Les années soixante-dix verront l’émergence discret de l’islamisme. L’arabisation de l’enseignement va fournir les premiers adeptes d’une revendication identitaire et culturelle : face au maintien de la francophonie et de fait du bilinguisme, face surtout à la marginalisation des diplômés en arabe, la colère s’exprimera dans le choix du repli et du refus de l’Occident. Que ce soit l’administration publique ou le privé, les employeurs préfèrent engager des diplômés francophones plutôt qu’arabophones. En fait, le pays va osciller entre les deux, mais au fond, les gens savent que la préférence va pour ce qui vient de l’Europe. L’islam devient alors une identité culturelle, un refuge, et un réconfort. Ce sera là-dessus que les premiers islamistes vont travailler.

Des Séoudiens vont aider et financer des projets à caractère islamique (comme des associations caritatives, la construction de mosquée de quartier, d’écoles coraniques etc). En même temps d’autres hommes des pays du Golfe viendront de plus en plus au Maroc pour s’offrir quelques nuits de débauche. Il faut dire qu’avec la guerre civile libanaise, ils ont trouvé au Maroc un pays accueillant et pas regardant sur leurs pratiques. Mais le peuple parle, divulgue des rumeurs, se scandalise pour le peu de respect que ces gens ont pour la femme marocaine, pour leur arrogance et leur mépris. Une hygiène morale est de plus en plus réclamée dans les mosquées.

L’islamisme en profitera pour progresser au nom de la vertu et de la dignité de la femme musulmane qu’il voile par la même occasion.

Avec la révolution iranienne, on a vu des portraits de Khomeiny accrochés dans les épiceries, dans des taxis. Des cassettes importées d’Egypte, du Soudan ou d’Arabie Séoudite circulaient. Les hommes politiques minimisaient le phénomène.

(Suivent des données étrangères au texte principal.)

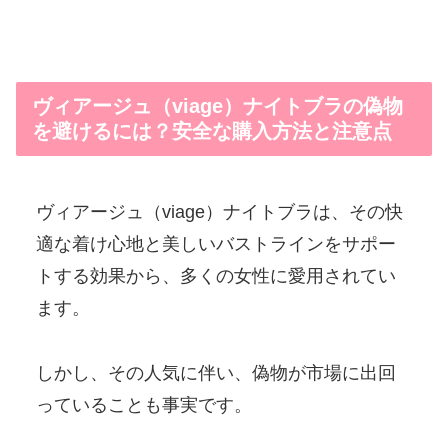
ヴィアージュ（viage）ナイトブラの偽物
を避けるには？安全な購入方法と注意点
ヴィアージュ（viage）ナイトブラは、その快
適な着け心地と美しいバストラインをサポー
トする効果から、多くの女性に愛用されてい
ます。
しかし、その人気に伴い、偽物が市場に出回
っていることも事実です。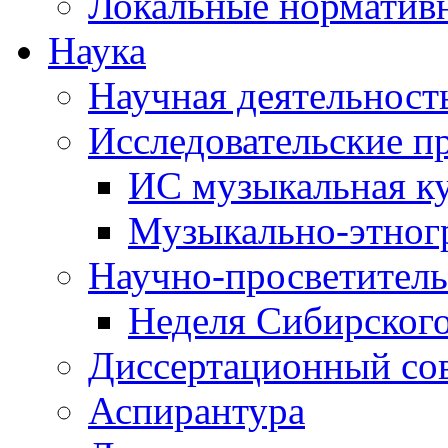
Локальные норматив
Наука
Научная деятельност
Исследовательские п
ИС музыкальная к
Музыкально-этног
Научно-просветитель
Неделя Сибирског
Диссертационный со
Аспирантура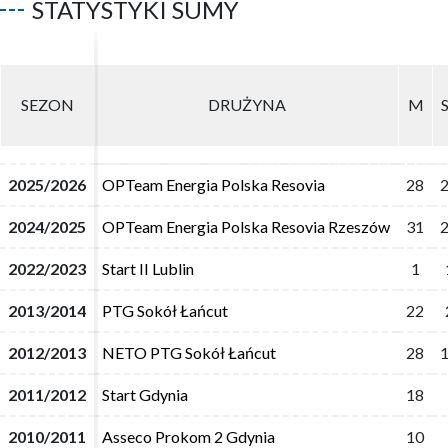
STATYSTYKI SUMY
SEZON
SEZON
DRUŻYNA
DRUŻYNA
M
M
2025/2026
2025/2026
OPTeam Energia Polska Resovia
OPTeam Energia Polska Resovia
28
28
2024/2025
2024/2025
OPTeam Energia Polska Resovia Rzeszów
OPTeam Energia Polska Resovia Rzeszów
31
31
2022/2023
2022/2023
Start II Lublin
Start II Lublin
1
1
2013/2014
2013/2014
PTG Sokół Łańcut
PTG Sokół Łańcut
22
22
2012/2013
2012/2013
NETO PTG Sokół Łańcut
NETO PTG Sokół Łańcut
28
28
2011/2012
2011/2012
Start Gdynia
Start Gdynia
18
18
2010/2011
2010/2011
Asseco Prokom 2 Gdynia
Asseco Prokom 2 Gdynia
10
10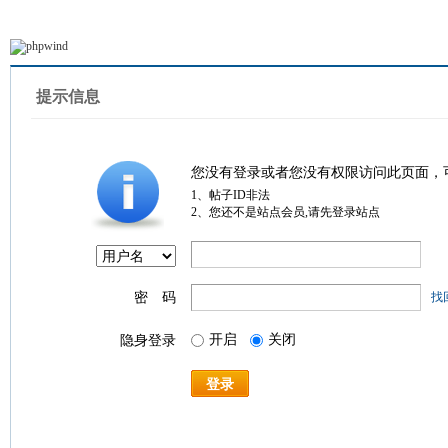
提示信息
您没有登录或者您没有权限访问此页面，
1、帖子ID非法
2、您还不是站点会员,请先登录站点
密 码
找
开启
关闭
隐身登录
登录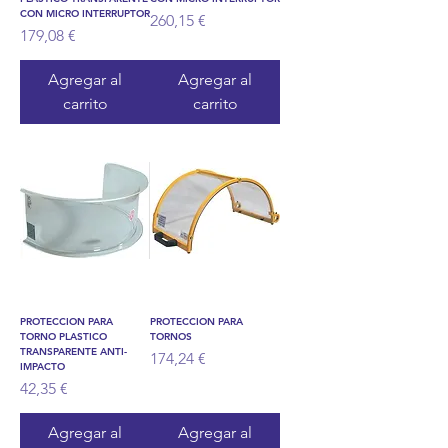
CON MICRO INTERRUPTOR
Precio
260,15 €
Precio
179,08 €
Agregar al
Agregar al
carrito
carrito
PROTECCION PARA
PROTECCION PARA
TORNO PLASTICO
TORNOS
TRANSPARENTE ANTI-
Precio
174,24 €
IMPACTO
Precio
42,35 €
Agregar al
Agregar al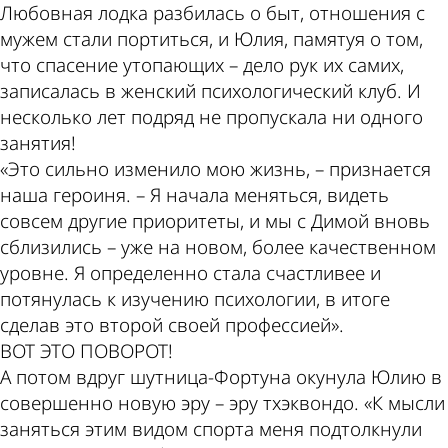
Любовная лодка разбилась о быт, отношения с
мужем стали портиться, и Юлия, памятуя о том,
что спасение утопающих – дело рук их самих,
записалась в женский психологический клуб. И
несколько лет подряд не пропускала ни одного
занятия!
«Это сильно изменило мою жизнь, – признается
наша героиня. – Я начала меняться, видеть
совсем другие приоритеты, и мы с Димой вновь
сблизились – уже на новом, более качественном
уровне. Я определенно стала счастливее и
потянулась к изучению психологии, в итоге
сделав это второй своей профессией».
ВОТ ЭТО ПОВОРОТ!
А потом вдруг шутница-Фортуна окунула Юлию в
совершенно новую эру – эру тхэквондо. «К мысли
заняться этим видом спорта меня подтолкнули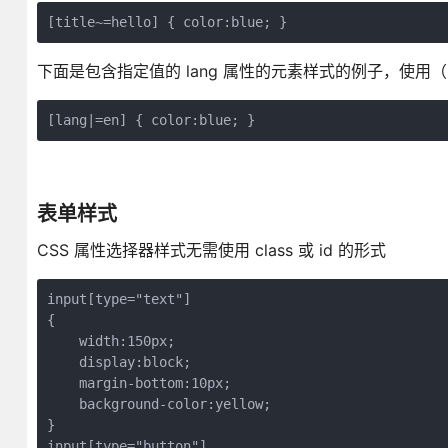
[title~=hello] { color:blue; }
下面是包含指定值的 lang 属性的元素样式的例子，使用
表单样式
CSS 属性选择器样式无需使用 class 或 id 的形式
input[type="text"]

{

    width:150px;

    display:block;

    margin-bottom:10px;

    background-color:yellow;

}

input[type="button"]
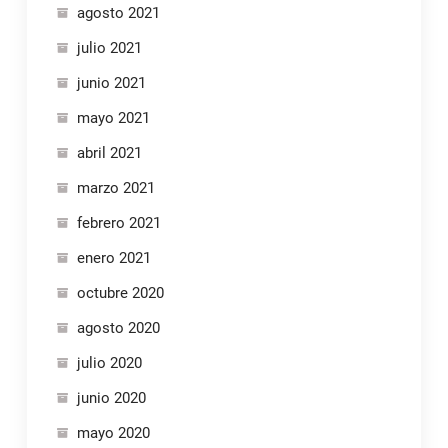
agosto 2021
julio 2021
junio 2021
mayo 2021
abril 2021
marzo 2021
febrero 2021
enero 2021
octubre 2020
agosto 2020
julio 2020
junio 2020
mayo 2020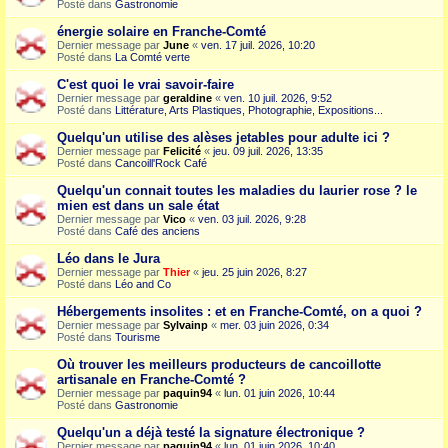
Posté dans
Gastronomie
énergie solaire en Franche-Comté
Dernier message par
June
«
ven. 17 juil. 2026, 10:20
Posté dans
La Comté verte
C'est quoi le vrai savoir-faire
Dernier message par
geraldine
«
ven. 10 juil. 2026, 9:52
Posté dans
Littérature, Arts Plastiques, Photographie, Expositions...
Quelqu'un utilise des alèses jetables pour adulte ici ?
Dernier message par
Felicité
«
jeu. 09 juil. 2026, 13:35
Posté dans
Cancoill'Rock Café
Quelqu'un connait toutes les maladies du laurier rose ? le
mien est dans un sale état
Dernier message par
Vico
«
ven. 03 juil. 2026, 9:28
Posté dans
Café des anciens
Léo dans le Jura
Dernier message par
Thier
«
jeu. 25 juin 2026, 8:27
Posté dans
Léo and Co
Hébergements insolites : et en Franche-Comté, on a quoi ?
Dernier message par
Sylvainp
«
mer. 03 juin 2026, 0:34
Posté dans
Tourisme
Où trouver les meilleurs producteurs de cancoillotte
artisanale en Franche-Comté ?
Dernier message par
paquin94
«
lun. 01 juin 2026, 10:44
Posté dans
Gastronomie
Quelqu'un a déjà testé la signature électronique ?
Dernier message par
paquin94
«
lun. 01 juin 2026, 10:40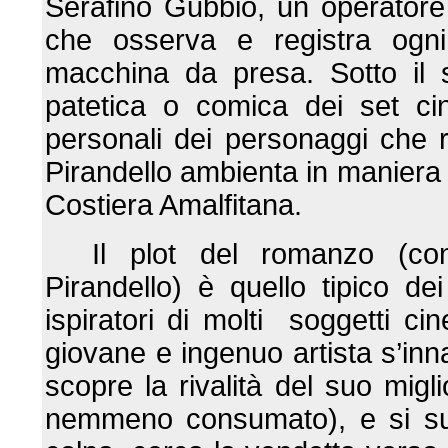
Serafino Gubbio, un operatore
che osserva e registra ogn
macchina da presa. Sotto il 
patetica o comica dei set ci
personali dei personaggi che
Pirandello ambienta in maniera 
Costiera Amalfitana.
Il plot del romanzo (con
Pirandello) è quello tipico dei 
ispiratori di molti soggetti c
giovane e ingenuo artista s’inn
scopre la rivalità del suo migli
nemmeno consumato), e si sui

On comptait sur la fermeté du roi Hassan II et surtout sur l’efficacité de sa police pour ne pas voir des débordements islamistes. Pendant ce temps-là les bidonvilles se multipliaient autour des grandes villes. La ferveur religieuse se répandait. De plus en plus de femmes se voilaient. Certaines, obligées par leurs maris , d’autres par choix « pour ne plus être embêtées dans la rue par des voyous ». Avec les télévisions par satellite, les gens se branchèrent sur des chaînes entièrement consacrées à l’islam et aux musulmans dans le monde.

Les partis politiques traditionnels, de gauche comme de droite, échouent et n’arrivent pas à proposer à une grande partie de la jeunesse marocaine quelque chose de concret. C’est dans cette faille, dans ces échecs que l’islamisme va faire son nid.


Les bidonvilles dont l’existence a été voilée par la poussière ou par des yeux qui ne voulaient pas voir, ne sont en fait que le terrain où un chef ou un sous-chef de secte peut trouver ce qu’il cherche : des âmes égarées, prêtes à n’importe quoi pour sortir de l’enfer.